# PowerPivot Load on Startup Anomolies



## JNM (Oct 10, 2013)

Hello all,

I've made some observations on how PP loads and am wondering if others are seeing the same issue.  We are using Excel 2010.   PP does not always load on startup for some of our users.  Here the the situations of when it does and doesn't.

Open Excel, go to Options/Add-Ins/Com Add-ins/check the PP checkbox, click OK - PP starts.
Close Excel, reopen, PP loads - repeat - works every time.
Close Excel, go to any Excel file - local or network share - xls, xlw, doesn't matter location or type - and click on the file, Excel opens, PP does not load.
Close the file, close Excel, Open Excel, go to Options/Add-Ins/Com Add-ins/check the PP checkbox, click OK - PP starts.
Now, either open a file using the open icon, or navigate to any of the same files and PP stays loaded.

Thus, selecting an Excel file to open before opening Excel - PP does not to load and stays unloaded until reactivated.

I've tried this on different PCs - some folks PP loads every time, some folks it works like above.  No errors, nothing in event viewer.

Any ideas on how to get PP to load every time on all PCs? - all running Win7 sp1 64-bit, Office 2010 Pro

Thanks,

JNM


----------



## Jerry Sullivan (Oct 10, 2013)

Hi JNM,

Based on Rob Collie's comments in this post, the problem appears to be related to having files in the user's \XLSTART folder such as Personal.xlsb.
http://www.mrexcel.com/forum/powerp...-powerpivot-add-excel-2010-a.html#post3535116

If that's correct, your users that don't seem to have that problem might be those with no files in their \XLSTART folder.

It's surprising that PP would have this glitch, since it's not uncommon to have files in \XLSTART, but that appears to be the pattern.

One workaround would be to move code from Personal.xlsb to an .xlam add-in file.

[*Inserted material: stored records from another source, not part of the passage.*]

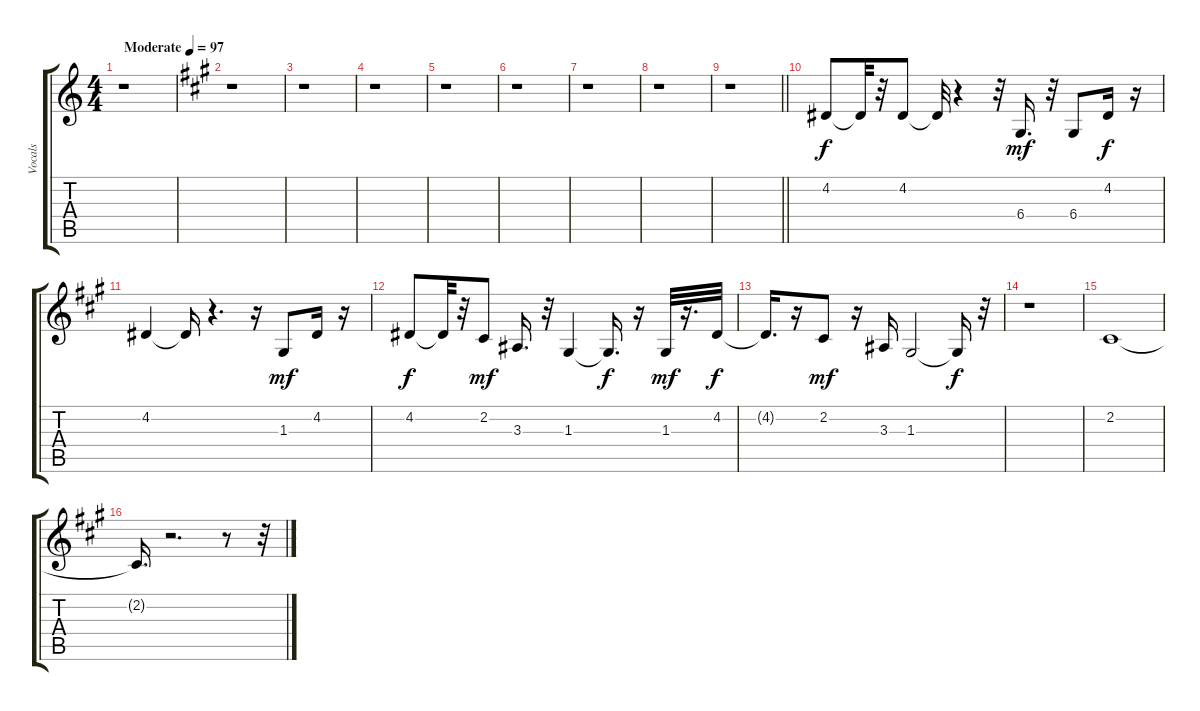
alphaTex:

\track ("Vocals" "Vocals") {instrument acousticgrandpiano}
\staff {score tabs}
\tuning (E4 B3 G3 D3 A2 E2) {hide}
\ts (4 4)
\tempo (97 "Moderate")
\clef g2
\ks c
r.1{dy f instrument acousticgrandpiano} |
\ks a
r.1 |
r.1 |
r.1 |
r.1 |
r.1 |
r.1 |
r.1 |
\barLineRight lightlight
r.1 |
4.2.8 4.2{t}.32 r.32 4.2.8 4.2{t}.32 r.4 r.32 6.4.16{d dy mf} r.32 6.4.8 4.2.16{dy f} r.16 |
4.2.4 4.2{t}.16 r.4{d} r.16 1.3.8{dy mf} 4.2.16 r.16 |
4.2.8{dy f} 4.2{t}.32 r.32 2.2.8{dy mf} 3.3.16{d} r.32 1.3.4 1.3{t}.16{d dy f} r.16 1.3.32{dy mf} r.16{d} 4.2.32{dy f} |
4.2{t}.16{d} r.16 2.2.8{dy mf} r.16 3.3.16 1.3.2 1.3{t}.16{dy f} r.32 |
r.1 |
2.2.1 |
2.2{t}.16{d} r.2{d} r.8 r.32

Kind of a pain if you manage a lot of users, but I can't think of a better way if you don't want to have to reinstall PP all the time.

Edit: Wanted to add a note that just pasting code from Personal.xlsb to an .xlam add-in won't give the same functionality for all features. 
For example, the Subs will not be listed in the Macro list and will need to triggered from the QAT or buttons.


----------



## RoryA (Oct 11, 2013)

If you're getting that behaviour on the same machines (ie works if excel is already open, but not if it isn't) then it could also be that there's something wrong with the file associations. Either they're not using DDE or there's a startup switch throwing a spanner in the works.

If it is the startup file issue, you might also try creating another add-in that tests for PP being installed and then loads it if necessary.


----------



## JNM (Oct 11, 2013)

Thanks Jerry,

I do use macros and personal.xlsb was there.  Moved it to my desktop.  Tested and PP stayed.   

I need my macros   I do have buttons set up to run the macros but, of course, by moving the file, clicking one throws an error.  Will move the file back until such time I learn about .xlam - will Google it and get it figured out.  If you have a link or two to share...

Thanks again.

JNM


----------



## KegNot (May 24, 2016)

Make Personal.XLSB visible in Excel. That will fix the PowerPivot issue and keep the macros as you want them. The only drawback is that Personal.XLSB is visible all the time...


----------